*** Text for analysis ***

DALLAS — The current US trade policy presents an opportunity to analyze how geopolitical pressure might influence aircraft procurement decisions among smaller nations.

A first assumption would imply that countries facing higher tariffs would import more American products to improve their bilateral trade balances. Still, we know that the commercial aviation industry is fraught with complexities where strategic considerations, delivery constraints, and existing relationships play binding and winding roles.

Trade Balance in Aviation

Trump's "reciprocal tariff" policy targets countries with which the US runs trade deficits, imposing duties ranging from 10% to 49% based on bilateral trade imbalances. The underlying theory suggests that smaller countries facing these tariffs would seek to offset them by purchasing high-value American products, such as commercial aircraft. Boeing planes, with individual values ranging from US$55 million for a 737 MAX to over US$400 million for a 787-9, represent ideal "large ticket items" that could significantly impact trade statistics.

*** End of Text for analysis ***
*** Information ***

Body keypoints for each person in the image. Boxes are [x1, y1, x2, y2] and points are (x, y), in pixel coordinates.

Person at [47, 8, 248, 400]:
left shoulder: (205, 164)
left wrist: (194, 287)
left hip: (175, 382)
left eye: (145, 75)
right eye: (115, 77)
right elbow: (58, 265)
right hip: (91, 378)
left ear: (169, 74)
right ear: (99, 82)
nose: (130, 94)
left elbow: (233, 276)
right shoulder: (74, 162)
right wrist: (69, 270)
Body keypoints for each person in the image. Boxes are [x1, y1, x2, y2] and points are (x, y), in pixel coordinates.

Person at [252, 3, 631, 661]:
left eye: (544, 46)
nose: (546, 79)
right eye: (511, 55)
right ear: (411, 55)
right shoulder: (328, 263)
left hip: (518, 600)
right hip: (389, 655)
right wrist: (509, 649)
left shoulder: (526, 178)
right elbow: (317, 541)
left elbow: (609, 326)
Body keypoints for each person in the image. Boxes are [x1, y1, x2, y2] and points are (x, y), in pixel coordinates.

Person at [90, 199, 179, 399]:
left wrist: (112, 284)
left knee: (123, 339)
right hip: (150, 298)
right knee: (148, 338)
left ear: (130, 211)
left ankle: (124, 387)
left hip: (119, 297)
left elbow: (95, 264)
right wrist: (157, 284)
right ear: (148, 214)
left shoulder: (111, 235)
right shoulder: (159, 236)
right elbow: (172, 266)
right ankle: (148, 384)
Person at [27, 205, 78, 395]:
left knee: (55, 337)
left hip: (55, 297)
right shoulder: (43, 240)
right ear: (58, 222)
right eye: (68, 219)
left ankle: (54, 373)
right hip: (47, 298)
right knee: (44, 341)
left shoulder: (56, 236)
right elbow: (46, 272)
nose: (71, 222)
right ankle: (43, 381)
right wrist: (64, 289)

*** End of Information ***

» Tasks to perform:
**1.** According to the article on US trade policy and aircraft purchases, why would smaller countries facing the tariffs be expected to buy Boeing planes? Answer in one to three sentences.
**2.** Reproduce the passage of the article on US trade policy and aircraft purchases from "DALLAS — The" up to and including "among smaller nations.".
The data above is separate material from the article.

» Set of answers:
**1.** The theory holds that smaller countries would try to offset the tariffs by purchasing high-value American products. Boeing planes fit that role as ideal "large ticket items" because each one is worth from US$55 million for a 737 MAX to over US$400 million for a 787-9, so buying them could significantly affect trade statistics.

**2.**
DALLAS — The current US trade policy presents an opportunity to analyze how geopolitical pressure might influence aircraft procurement decisions among smaller nations.